Looking a bit more into the Texas State Rep who submitted that loony geocentric/creationist legislation. Turns out his campaign manager is actually married to the fixedearth guy. Oh, and here's the original memo submitted, the one that the State Rep didn't actually read before passing it on. The fun bits start about the 2nd paragraph, and you can always tell serious political writing when it involved italics, in bold, underlining, and exclamation marks.

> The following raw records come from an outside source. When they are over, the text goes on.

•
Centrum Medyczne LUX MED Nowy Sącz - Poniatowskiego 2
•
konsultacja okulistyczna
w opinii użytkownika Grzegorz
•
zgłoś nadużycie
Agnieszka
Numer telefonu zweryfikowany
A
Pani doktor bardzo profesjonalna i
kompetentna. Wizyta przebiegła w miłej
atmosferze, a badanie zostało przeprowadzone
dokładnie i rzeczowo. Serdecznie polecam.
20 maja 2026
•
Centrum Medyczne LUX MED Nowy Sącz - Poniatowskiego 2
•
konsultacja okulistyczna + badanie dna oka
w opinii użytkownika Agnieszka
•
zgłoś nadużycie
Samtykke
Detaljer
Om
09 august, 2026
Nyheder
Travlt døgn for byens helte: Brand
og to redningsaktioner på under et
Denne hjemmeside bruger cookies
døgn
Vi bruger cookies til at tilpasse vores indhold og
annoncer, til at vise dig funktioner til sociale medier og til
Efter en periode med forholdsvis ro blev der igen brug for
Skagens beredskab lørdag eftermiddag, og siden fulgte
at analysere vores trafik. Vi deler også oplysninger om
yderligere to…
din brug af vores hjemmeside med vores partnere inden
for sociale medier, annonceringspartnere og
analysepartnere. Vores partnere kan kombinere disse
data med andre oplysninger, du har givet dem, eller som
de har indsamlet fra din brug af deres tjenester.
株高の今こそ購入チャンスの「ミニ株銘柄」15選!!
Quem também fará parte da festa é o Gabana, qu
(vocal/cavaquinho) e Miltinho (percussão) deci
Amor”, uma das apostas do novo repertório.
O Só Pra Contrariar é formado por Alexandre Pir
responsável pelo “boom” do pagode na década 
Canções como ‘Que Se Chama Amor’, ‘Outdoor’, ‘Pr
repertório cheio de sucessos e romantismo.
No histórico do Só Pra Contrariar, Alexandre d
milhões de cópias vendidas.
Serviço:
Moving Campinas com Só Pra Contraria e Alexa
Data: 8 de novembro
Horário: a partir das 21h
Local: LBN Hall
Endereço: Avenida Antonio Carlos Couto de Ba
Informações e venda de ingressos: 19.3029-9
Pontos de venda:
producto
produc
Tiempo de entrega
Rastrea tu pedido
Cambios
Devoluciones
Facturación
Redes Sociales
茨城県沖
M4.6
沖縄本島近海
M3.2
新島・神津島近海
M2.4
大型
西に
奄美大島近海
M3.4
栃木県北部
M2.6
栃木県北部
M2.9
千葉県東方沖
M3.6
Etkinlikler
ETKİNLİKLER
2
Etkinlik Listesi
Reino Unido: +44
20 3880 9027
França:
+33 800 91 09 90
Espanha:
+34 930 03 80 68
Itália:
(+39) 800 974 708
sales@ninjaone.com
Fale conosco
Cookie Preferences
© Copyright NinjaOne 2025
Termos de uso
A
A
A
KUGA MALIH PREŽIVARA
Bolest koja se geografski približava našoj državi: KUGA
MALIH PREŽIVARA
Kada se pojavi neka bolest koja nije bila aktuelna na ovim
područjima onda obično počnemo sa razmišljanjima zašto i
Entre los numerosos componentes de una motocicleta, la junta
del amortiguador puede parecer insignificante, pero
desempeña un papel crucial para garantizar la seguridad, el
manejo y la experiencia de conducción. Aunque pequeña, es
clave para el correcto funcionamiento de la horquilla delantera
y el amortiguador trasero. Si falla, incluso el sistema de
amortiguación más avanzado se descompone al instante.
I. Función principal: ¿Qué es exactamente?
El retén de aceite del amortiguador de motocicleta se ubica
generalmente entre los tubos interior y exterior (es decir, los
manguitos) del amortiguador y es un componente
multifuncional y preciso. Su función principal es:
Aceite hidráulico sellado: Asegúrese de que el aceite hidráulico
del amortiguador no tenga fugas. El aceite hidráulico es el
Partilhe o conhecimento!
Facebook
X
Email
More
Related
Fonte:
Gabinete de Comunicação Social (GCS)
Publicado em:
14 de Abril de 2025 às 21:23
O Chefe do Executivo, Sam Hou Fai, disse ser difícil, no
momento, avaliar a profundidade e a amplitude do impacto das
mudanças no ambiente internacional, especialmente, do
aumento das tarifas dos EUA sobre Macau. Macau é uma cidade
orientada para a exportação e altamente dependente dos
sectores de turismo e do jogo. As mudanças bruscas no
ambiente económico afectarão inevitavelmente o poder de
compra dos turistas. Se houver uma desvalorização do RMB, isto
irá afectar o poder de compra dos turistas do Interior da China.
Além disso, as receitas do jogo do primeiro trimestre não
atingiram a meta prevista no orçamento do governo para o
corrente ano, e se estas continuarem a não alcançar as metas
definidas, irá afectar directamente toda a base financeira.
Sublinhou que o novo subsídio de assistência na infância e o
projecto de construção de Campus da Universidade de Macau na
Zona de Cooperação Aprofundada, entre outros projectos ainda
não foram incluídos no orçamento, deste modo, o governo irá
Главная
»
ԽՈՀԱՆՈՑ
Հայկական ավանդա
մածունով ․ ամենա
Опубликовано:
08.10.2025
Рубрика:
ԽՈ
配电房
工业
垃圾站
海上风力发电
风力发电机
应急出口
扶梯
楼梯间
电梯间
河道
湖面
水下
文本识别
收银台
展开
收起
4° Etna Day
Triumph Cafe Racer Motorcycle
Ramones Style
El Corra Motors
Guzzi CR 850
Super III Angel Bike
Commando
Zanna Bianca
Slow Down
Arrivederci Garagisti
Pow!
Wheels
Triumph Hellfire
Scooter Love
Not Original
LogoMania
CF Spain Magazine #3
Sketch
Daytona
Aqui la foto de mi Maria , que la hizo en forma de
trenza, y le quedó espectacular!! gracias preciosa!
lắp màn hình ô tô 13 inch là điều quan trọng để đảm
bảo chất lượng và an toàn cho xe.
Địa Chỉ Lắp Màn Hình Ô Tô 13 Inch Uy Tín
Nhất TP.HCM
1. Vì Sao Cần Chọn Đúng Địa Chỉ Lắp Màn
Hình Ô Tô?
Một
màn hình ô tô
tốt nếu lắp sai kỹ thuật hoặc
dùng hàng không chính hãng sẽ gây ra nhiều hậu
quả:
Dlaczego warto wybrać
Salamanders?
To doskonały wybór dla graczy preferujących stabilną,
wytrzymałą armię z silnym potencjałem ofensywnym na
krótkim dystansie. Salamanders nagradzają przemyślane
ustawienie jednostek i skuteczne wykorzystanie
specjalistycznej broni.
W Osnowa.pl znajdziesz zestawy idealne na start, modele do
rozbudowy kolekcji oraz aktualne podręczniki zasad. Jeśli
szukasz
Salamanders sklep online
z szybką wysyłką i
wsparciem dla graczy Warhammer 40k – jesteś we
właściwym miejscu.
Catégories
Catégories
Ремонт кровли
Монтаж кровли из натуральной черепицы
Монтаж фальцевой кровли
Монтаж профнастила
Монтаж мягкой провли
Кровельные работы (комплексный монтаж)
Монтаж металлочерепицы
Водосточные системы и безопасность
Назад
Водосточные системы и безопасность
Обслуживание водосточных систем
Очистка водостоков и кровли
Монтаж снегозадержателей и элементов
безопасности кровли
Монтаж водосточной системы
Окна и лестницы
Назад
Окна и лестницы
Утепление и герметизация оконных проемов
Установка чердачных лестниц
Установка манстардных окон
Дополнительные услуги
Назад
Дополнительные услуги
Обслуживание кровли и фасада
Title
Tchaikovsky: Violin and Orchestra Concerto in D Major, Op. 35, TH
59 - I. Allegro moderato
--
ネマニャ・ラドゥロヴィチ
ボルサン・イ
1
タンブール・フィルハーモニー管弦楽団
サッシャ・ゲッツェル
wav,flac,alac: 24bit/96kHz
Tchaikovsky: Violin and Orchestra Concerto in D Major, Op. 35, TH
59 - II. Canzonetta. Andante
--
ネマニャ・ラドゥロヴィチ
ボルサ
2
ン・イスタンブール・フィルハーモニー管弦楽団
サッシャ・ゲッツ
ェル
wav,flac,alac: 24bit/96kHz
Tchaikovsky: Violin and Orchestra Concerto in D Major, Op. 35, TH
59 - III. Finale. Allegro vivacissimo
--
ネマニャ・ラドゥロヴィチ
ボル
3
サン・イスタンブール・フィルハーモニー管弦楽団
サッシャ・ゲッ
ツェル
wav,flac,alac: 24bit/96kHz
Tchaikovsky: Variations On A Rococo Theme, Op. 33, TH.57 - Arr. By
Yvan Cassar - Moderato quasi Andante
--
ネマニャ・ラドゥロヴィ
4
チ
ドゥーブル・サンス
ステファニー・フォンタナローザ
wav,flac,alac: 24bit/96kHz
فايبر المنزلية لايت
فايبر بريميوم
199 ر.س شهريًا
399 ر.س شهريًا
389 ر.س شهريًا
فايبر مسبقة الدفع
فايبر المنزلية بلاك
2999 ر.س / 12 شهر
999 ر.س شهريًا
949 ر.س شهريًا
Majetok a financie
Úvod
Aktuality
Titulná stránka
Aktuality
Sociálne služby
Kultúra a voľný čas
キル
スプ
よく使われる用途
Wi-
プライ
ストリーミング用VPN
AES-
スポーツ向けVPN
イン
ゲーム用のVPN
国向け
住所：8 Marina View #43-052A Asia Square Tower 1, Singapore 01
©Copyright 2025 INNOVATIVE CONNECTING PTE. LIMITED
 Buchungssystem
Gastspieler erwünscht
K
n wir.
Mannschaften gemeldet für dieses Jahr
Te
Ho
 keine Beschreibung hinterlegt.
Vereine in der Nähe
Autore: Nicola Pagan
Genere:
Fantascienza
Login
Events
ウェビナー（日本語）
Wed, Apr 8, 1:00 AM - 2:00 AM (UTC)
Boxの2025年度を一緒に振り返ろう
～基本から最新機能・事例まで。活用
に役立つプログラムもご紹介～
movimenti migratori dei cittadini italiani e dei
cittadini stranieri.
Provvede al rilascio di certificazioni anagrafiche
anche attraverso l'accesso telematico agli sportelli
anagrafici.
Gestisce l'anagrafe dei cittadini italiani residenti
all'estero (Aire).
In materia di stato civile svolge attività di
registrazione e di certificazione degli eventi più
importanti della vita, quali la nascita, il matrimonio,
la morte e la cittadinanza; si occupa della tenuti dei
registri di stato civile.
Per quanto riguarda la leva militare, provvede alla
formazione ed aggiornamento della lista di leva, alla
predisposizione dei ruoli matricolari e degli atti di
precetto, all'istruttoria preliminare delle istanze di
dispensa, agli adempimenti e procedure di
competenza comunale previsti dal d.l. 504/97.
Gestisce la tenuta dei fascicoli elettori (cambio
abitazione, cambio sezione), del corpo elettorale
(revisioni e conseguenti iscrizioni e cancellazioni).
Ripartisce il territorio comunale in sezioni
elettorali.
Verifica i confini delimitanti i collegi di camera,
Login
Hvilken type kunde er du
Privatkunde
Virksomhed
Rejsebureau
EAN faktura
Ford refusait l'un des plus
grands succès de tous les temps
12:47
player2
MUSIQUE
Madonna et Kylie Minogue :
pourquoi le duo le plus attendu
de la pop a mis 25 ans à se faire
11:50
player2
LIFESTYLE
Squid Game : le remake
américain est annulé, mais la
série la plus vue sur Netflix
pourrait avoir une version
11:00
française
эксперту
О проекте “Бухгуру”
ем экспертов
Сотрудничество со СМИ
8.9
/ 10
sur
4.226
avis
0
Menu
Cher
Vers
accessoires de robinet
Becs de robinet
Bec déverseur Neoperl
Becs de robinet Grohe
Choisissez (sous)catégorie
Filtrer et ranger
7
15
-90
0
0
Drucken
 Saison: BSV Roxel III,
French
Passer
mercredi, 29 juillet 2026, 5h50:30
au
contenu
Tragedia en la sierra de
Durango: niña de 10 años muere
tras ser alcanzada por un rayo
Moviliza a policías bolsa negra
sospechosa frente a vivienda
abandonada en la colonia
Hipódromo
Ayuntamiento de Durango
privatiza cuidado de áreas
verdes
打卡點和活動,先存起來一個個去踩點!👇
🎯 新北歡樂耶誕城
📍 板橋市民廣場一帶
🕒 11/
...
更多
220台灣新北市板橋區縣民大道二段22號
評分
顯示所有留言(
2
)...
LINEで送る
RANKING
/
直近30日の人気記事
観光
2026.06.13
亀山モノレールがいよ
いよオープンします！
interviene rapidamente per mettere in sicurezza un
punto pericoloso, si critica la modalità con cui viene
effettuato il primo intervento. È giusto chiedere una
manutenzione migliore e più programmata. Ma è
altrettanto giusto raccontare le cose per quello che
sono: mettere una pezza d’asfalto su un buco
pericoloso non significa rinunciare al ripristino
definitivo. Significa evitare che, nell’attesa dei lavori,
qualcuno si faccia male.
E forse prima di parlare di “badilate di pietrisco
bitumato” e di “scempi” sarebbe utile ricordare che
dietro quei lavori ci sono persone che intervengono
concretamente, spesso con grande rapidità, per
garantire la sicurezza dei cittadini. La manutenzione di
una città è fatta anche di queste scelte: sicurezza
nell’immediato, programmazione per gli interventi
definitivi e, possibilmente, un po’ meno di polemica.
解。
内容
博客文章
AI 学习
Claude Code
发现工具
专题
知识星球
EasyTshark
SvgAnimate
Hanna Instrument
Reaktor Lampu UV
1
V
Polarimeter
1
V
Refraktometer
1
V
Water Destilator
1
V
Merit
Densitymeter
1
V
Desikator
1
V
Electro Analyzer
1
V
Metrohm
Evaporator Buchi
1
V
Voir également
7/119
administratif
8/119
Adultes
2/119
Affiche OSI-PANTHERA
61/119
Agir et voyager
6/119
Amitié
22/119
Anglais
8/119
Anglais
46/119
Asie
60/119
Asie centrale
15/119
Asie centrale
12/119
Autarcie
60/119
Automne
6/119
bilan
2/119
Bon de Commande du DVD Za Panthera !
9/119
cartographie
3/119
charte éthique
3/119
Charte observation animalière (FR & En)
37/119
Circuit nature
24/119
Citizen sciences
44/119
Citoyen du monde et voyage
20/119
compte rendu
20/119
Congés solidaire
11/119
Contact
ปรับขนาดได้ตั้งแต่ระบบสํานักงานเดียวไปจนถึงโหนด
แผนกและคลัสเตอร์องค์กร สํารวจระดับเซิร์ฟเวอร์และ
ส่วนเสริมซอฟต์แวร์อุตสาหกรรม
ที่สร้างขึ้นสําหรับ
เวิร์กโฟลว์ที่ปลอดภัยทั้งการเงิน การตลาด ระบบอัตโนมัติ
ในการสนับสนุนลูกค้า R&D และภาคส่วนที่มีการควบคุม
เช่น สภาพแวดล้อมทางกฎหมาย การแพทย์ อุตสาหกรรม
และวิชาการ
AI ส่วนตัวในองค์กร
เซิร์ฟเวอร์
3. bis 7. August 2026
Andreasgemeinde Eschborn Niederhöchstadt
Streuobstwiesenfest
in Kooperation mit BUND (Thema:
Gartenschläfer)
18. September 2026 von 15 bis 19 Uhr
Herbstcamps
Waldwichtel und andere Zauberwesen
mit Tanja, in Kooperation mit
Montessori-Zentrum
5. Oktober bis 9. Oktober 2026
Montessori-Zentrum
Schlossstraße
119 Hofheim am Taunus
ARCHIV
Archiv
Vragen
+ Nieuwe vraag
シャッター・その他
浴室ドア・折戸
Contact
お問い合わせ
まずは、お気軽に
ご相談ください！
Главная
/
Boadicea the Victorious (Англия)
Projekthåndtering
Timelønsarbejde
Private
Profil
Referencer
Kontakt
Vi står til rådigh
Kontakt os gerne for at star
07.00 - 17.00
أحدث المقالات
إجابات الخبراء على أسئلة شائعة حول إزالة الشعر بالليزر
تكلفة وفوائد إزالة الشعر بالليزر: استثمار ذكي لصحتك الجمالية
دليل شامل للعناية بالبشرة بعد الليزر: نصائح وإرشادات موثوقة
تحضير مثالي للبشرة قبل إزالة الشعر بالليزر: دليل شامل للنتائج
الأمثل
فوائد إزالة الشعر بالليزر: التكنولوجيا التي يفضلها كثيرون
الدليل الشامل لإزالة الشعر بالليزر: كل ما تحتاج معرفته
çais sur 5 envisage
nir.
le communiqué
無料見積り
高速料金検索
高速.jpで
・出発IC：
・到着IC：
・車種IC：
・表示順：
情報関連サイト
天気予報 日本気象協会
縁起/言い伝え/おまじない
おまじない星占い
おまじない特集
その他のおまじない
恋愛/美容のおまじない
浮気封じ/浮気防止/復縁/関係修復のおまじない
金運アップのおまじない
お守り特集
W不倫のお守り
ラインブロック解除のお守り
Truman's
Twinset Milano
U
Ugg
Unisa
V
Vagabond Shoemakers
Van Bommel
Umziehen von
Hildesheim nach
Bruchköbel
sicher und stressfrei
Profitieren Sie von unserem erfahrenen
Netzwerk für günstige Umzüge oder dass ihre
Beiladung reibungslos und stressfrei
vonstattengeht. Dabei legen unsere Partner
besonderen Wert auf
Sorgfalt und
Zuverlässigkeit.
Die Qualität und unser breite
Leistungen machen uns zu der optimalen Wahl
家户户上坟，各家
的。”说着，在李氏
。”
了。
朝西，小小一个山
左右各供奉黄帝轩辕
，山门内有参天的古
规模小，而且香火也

they be stealin' kingfish's bucket (kingfish), Monday, 19 February 2007 20:51 (seventeen years ago) link

And what happens when the fixedearth guys gets into an argument with the creationist folks over a book review. It contains such lines as:

Christian Creationism is controlled by those who are doctrinally wedded to Zionist Dispensational goals. This marriage has blinded the Creationist leadership to the fact that both the Zionist and the Dispensational concepts come from that same 13th century anti-Christ Kabbalist source as did Relativism, Big Bangism, and the Expanding Universe concepts. Add it up!

and accompanying abuses of html.

they be stealin' kingfish's bucket (kingfish), Monday, 19 February 2007 20:57 (seventeen years ago) link

Bumper sticker wanted: "Honk if you're a Big Bangist too"

StanM (StanM), Tuesday, 20 February 2007 07:17 (seventeen years ago) link

thankyou for introducing me to fixedearth.com. bleh.